With different link addresses, the execution time of the same program will change. What is the relationship between them? How to ensure optimal execution of programs?
Solved! Go to Solution.
Hi, Senlent,
Thank you for your suggestion!
The characteristics of the map file are as follows. I specify the function in section(".func_mem_area"), modify the starting address of this area, and the execution time is different.
The times for specifying the same function at addresses such as 0x00001410~0x0000141F are also different.
0x00001410 [54us]
0x00001412 [75us]
0x00001414 [85us]
0x00001418 [54us]
Can you help explain the impact of alignment or address on program execution time?
The following is the map file and test function:
*(.func_mem_area)
.func_mem_area
0x00001410 0x1c ./Sources/main.o
0x00001410 DelayTest
void CODE_AREA DelayTest(uint32_t cycles)
{
uint16_t index = 0u, indey = 0u;
for(indey = 0u; indey < cycles; indey++)
{
for(index = 0u; index < 255u; index++)
{
/* do nothing. */
}
}
}
If I use SysTick for delay, it is less affected by address changes.

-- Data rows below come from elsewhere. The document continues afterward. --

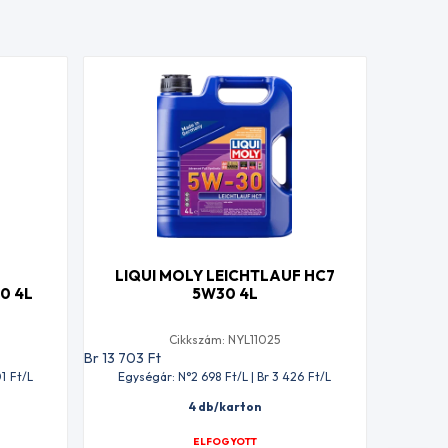
LIQUI MOLY LEICHTLAUF HC7
0 4L
5W30 4L
Cikkszám: NYL11025
Br 13 703
Ft
01
Ft
/L
Egységár: N°2 698
Ft
/L | Br 3 426
Ft
/L
4 db/karton
ELFOGYOTT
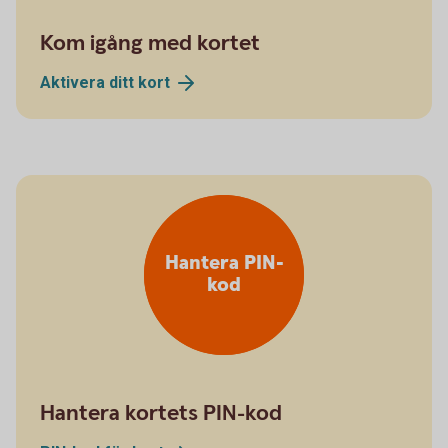
Kom igång med kortet
Aktivera ditt
kort
Hantera PIN-
kod
Hantera kortets PIN-kod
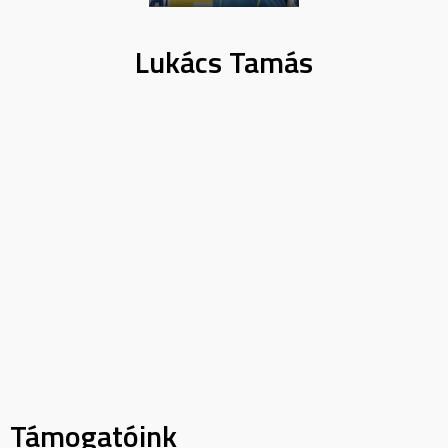
Lukács Tamás
Támogatóink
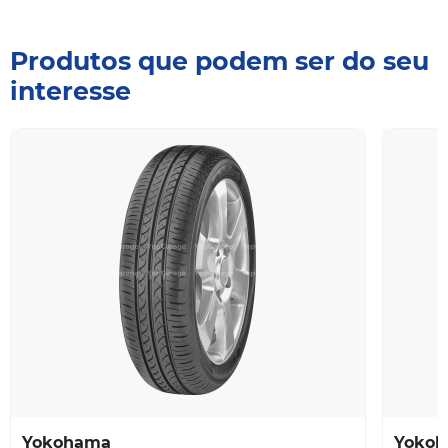
Produtos que podem ser do seu
interesse
Yokohama
Yoko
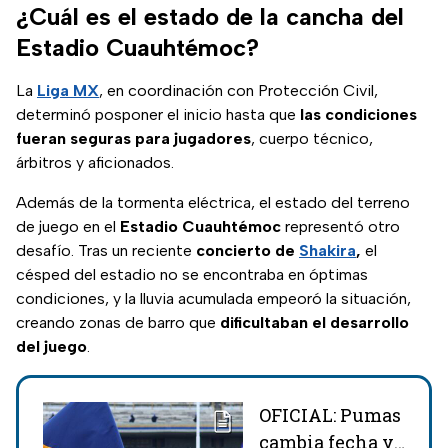
¿Cuál es el estado de la cancha del
Estadio Cuauhtémoc?
La
Liga MX
, en coordinación con Protección Civil,
determinó posponer el inicio hasta que
las condiciones
fueran seguras para jugadores
, cuerpo técnico,
árbitros y aficionados.
Además de la tormenta eléctrica, el estado del terreno
de juego en el
Estadio Cuauhtémoc
representó otro
desafío. Tras un reciente
concierto de
Shakira
,
el
césped del estadio no se encontraba en óptimas
condiciones, y la lluvia acumulada empeoró la situación,
creando zonas de barro que
dificultaban el desarrollo
del juego
.
OFICIAL: Pumas
cambia fecha y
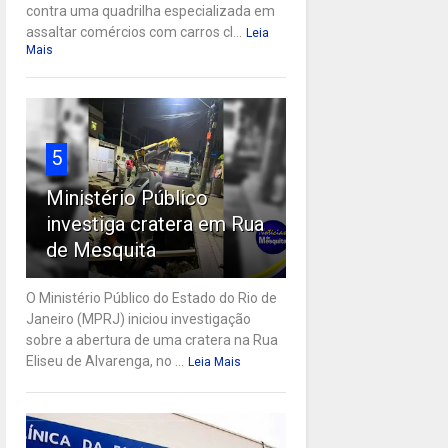
contra uma quadrilha especializada em
assaltar comércios com carros cl...
Leia
Mais
5
Ministério Público
investiga cratera em Rua
de Mesquita
O Ministério Público do Estado do Rio de
Janeiro (MPRJ) iniciou investigação
sobre a abertura de uma cratera na Rua
Eliseu de Alvarenga, no ...
Leia Mais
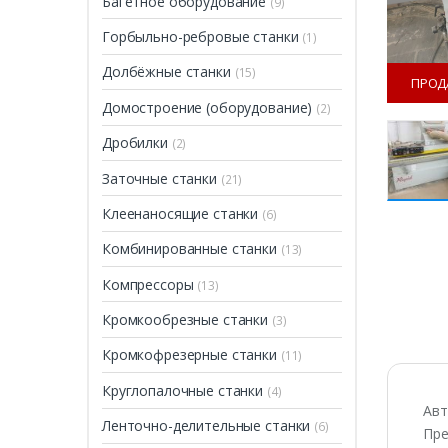
Багетное оборудование
(9)
Горбыльно-ребровые станки
(1)
Долбёжные станки
(15)
ПРОД
Домостроение (оборудование)
(2)
Дробилки
(2)
Заточные станки
(21)
Клеенаносящие станки
(6)
Комбинированные станки
(13)
ПРОДАН
Компрессоры
(13)
Кромкообрезные станки
(3)
Кромкофрезерные станки
(11)
Круглопалочные станки
(4)
Авт
Ленточно-делительные станки
(6)
Пре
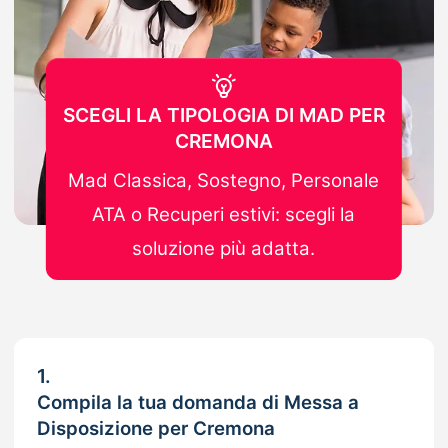
SCEGLI LA TIPOLOGIA DI MAD PER
CREMONA
Mad Classica, Sostegno, Personale
ATA o Recuperi estivi: scegli la
soluzione più adatta.
1.
Compila la tua domanda di Messa a
Disposizione per Cremona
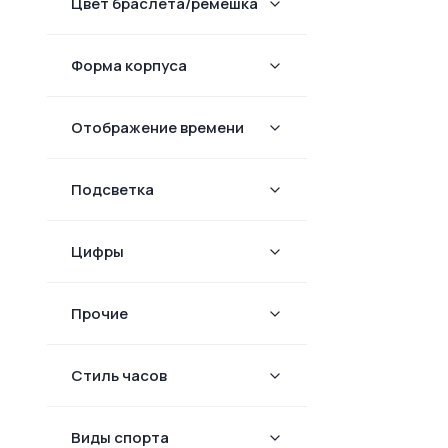
Цвет браслета/ремешка
Форма корпуcа
Отображение времени
Подсветка
Цифры
Прочие
Стиль часов
Виды спорта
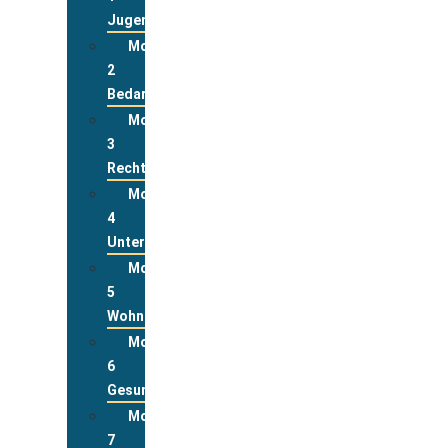
Jugend
Modul
2
Bedarfslagen
Modul
3
Rechte
Modul
4
Unterstützungsleistungen
Modul
5
Wohnen
Modul
6
Gesundheit
Modul
7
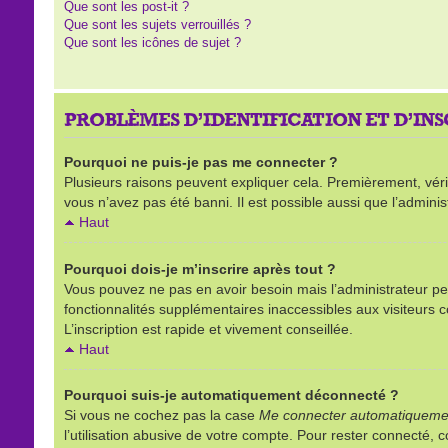
Que sont les post-it ?
Que sont les sujets verrouillés ?
Que sont les icônes de sujet ?
PROBLÈMES D’IDENTIFICATION ET D’IN
Pourquoi ne puis-je pas me connecter ?
Plusieurs raisons peuvent expliquer cela. Premièrement, vérifi
vous n’avez pas été banni. Il est possible aussi que l’administ
Haut
Pourquoi dois-je m’inscrire après tout ?
Vous pouvez ne pas en avoir besoin mais l’administrateur peu
fonctionnalités supplémentaires inaccessibles aux visiteurs 
L’inscription est rapide et vivement conseillée.
Haut
Pourquoi suis-je automatiquement déconnecté ?
Si vous ne cochez pas la case
Me connecter automatiquemen
l’utilisation abusive de votre compte. Pour rester connecté,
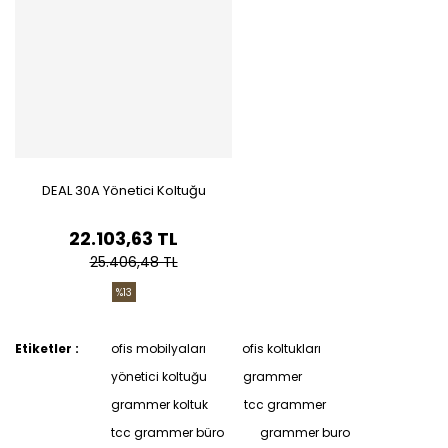
DEAL 30A Yönetici Koltuğu
22.103,63 TL
25.406,48 TL
%13
Etiketler :
ofis mobilyaları
ofis koltukları
yönetici koltuğu
grammer
grammer koltuk
tcc grammer
tcc grammer büro
grammer buro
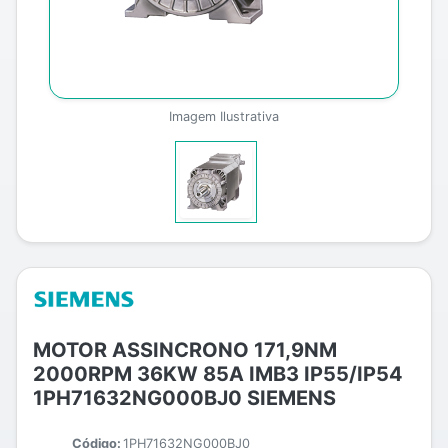
Imagem Ilustrativa
MOTOR ASSINCRONO 171,9NM
2000RPM 36KW 85A IMB3 IP55/IP54
1PH71632NG000BJ0 SIEMENS
Código:
1PH71632NG000BJ0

Looking forward to your reply.
1. Below is the delay function you set. I don’t know how you tested the execution time of this function. Is there any error?
2. This function is affected by the system clock. The clock has jitter, which will also cause the execution time to be different even for the same function.
3. This function may be affected by system interrupts, resulting in differences in execution time.
4. The function storage address is not aligned:
The Cortex-M7 core can handle unaligned accesses by hardware (but I don't know how it works). Usually, variables should be naturally aligned because these accesses are slightly faster than unaligned accesses.
The above are some of my thoughts, I can’t think of more.
OK, thanks.
Changes in the link address will cause some changes in the location where the code is stored in flash, which may lead to some differences in execution speed.I can't go into your question in depth.
The following are some optimization suggestions for improving performance of S32K3. I hope this will be helpful to you.
As following have some suggestions:
1. Most of user code allocate to P-Flash and enable I-Cache
2. Allocate system stack to D-TCM and enable D-Cache
3. Execute code frequently allocate to I-TCM. E.g., ISRs etc.
4. OS' task stack allocate to D-TCM
5. vector table allocate to D-TCM
Please note:
1. Due to enable D-Cache, other masters(E.g., DMA, HSE, another APP cores) access theses area of cacheable will be impact. So, theses area need to allocate to non-cacheable area.
2. If another master(E.g., DMA, HSE and another APP cores) access the D-TCM need to over back door. E.g., core1/DMA/HSE access core0' DTCM needed to over backdoor.